Э-ге-ге, думаю, Гоголем запахло. Что-то дальше будет! Я гашу сигарету и полностью обращаюсь в слух.
— Ловко это у вас получается: так сразу всех и в мешок. Вы лучше послушайте, вот, к примеру, граф Толстой, Лев Николаевич…
— Ну и что он, этот ваш Толстой?..
— А вот что. Он ведь тоже заставлял себя по утрам…
— Кто?! Граф?! Чеснок по утрам?!..
— Да нет, не о том я. Читал я тут в одном журнале, что он, Толстой, то есть, ранним утром — пока все домашние спят — каждый день, хоть страшно не хочется ему, а заставляет, заставляет себя и поднимается ни свет ни заря с постели, и, нехотя, кряхтя, взбирается по крутой лестнице к себе наверх, в кабинет, и встает у бюро, и заставляет себя писать, — а писать-то ой как не хочется! — а он заставляет себя и пишет первое слово, за ним — второе, потом — третье. И так, брат, разойдется, так, понимаешь, раскочегарится, что его и не остановить! И получается, в конце концов, "Война и мир". А вы говорите!
— Ничего я не говорю! Лев Николаевич, Лев Николаевич… Как же, граф… Мешайте, ваша очередь… Одно знаю, бесстыдником он был, этот ваш Толстой. За девками, об этом даже в народной песне поется, за девками босиком бегал. Сколько ж жена его, Софья Андреевна, пока граф не постарел и не угомонился, от него натерпелась! Уму непостижимо! Пока он молодой да в силе был, он, значит, успешно за девками гонялся, а как поизносился да подустал, и за девками-то гоняться стало невмочь, он произвел ревизию всей своей прошлой жизни, для виду раскаялся и принялся романы катать да учить людей, как надо жить. Читал, знаю. Да и писал-то он про всяких дармоедов!
— Ну уж это вы хватили, Вахтанг Саболыч!
— Ничего не хватил! Знаю, что говорю. И они, дармоеды-то, у него и не живут, как положено нормальным людям, а все думают — думают подолгу! — и рассуждают, рассуждают, рассуждают… Тьфу! Противно даже. А рассуждают о чем? А о том, что делать им там что-то или не делать. Нарассуждаются, бока себе належат, и решают: не делать! Вот, братец, тебе весь "Мир", и вот тебе, братец, вся "Война". Одним словом, один дурак пишет, другие — читают.
— Это уж ни в какие ворота… — задохнулся от возмущения адепт великого писателя. — Да как вам не стыдно, ведь Лев Толстой это… это…
— Да успокойтесь вы, это я так, для разговору… Чтоб время скоротать… А вообще-то писал он здорово! Нынешним до него не дотянуться. Где уж им! Сейчас все пишут. Особенно бабы. И сколько же их развелось! Пропасть! И все они писательницы! Я тут почитал. Умора! Как будто один и тот же человек пишет! Одну от другой не отличишь! А плодовиты, как кошки: что ни месяц, то — роман! Дюма-папаша, наверно, на том свете от зависти воет — ему такие стахановские рекорды и не снились, а старик ведь сам был по части скорописи не промах!

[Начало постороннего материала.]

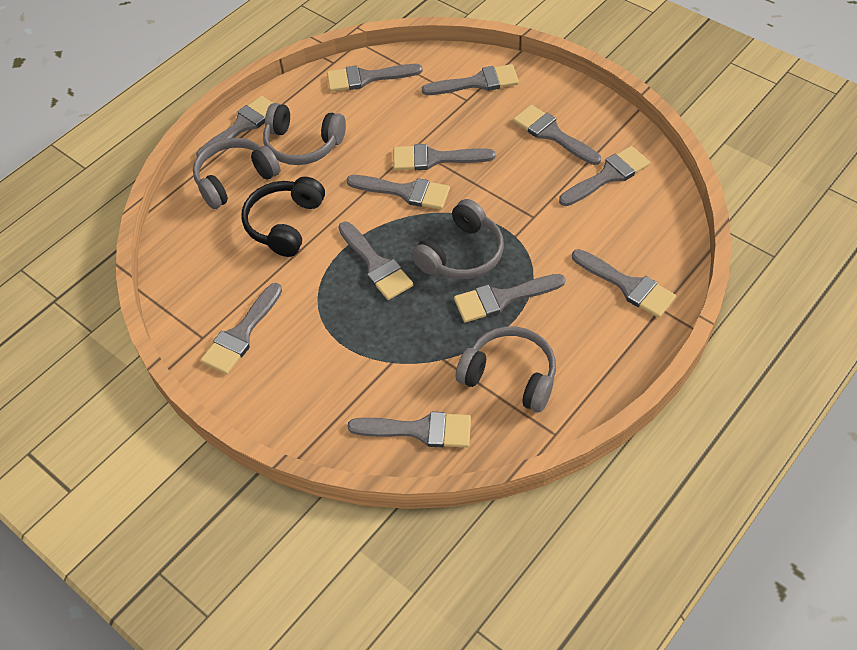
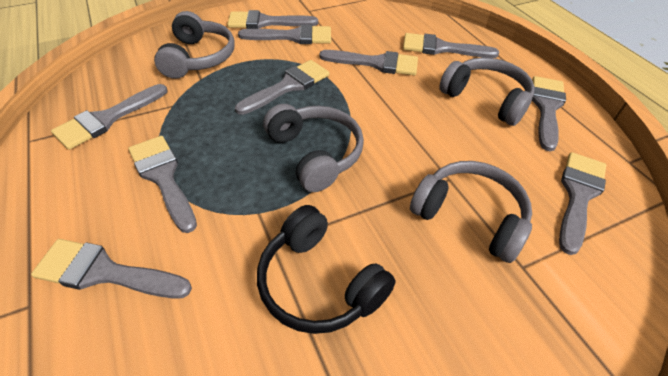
grey brush: 12 -> 10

И страшно то, — голос говорящего стал печальным, — что читатель пошел нетребовательный, ему теперь только такую макулатурную литературу и подавай, другую он просто не поймет — слишком сложно, отвык. А эти, которые писательницы, пекут и пекут, пекут и пекут, и нет на них никакой управы.
— Слишком вы строги, Вахтанг Саболыч! И сейчас есть хорошие писатели, Борис Акулин, например…
— Эх, Митрофаныч! Дурят вашего брата, читателя, ох, как дурят! Акулин, говоришь? Какой же он писатель? Слава Богу, он хоть умный человек, слава Богу, и образованный, но писатель… Кстати, он и сам это прекрасно понимает. А начинал он, знаешь, как? Надоело ему переводить чужие романы, и вот заделался он писателем, дурит людей, вроде как литературой занимается, валяет романчики и деньги делает, а поскольку пишет он куда лучше этих баб-"писательниц", сказывается-таки его фундаментальное историко-филологическое образование, то его быстро заметили те, кто пришел на смену интеллигенции и кто мнит себя интеллектуалами, провозгласив его — на безрыбье и рак рыба — истинным талантом. Предрекаю, скоро на него мода пройдет. И появится еще кто-нибудь… Какой-нибудь русский Стивен Кинг… Всё это проекты, проекты, мать их…
Последнюю минуту, пока длилась речь Саболыча, я стоял разинув рот. Что-то странное почудилось мне в словах завсегдатая доминошных баталий, как-то не вязалось все, что он вещал, с внешним обликом этого вечно полупьяного дворового чудака.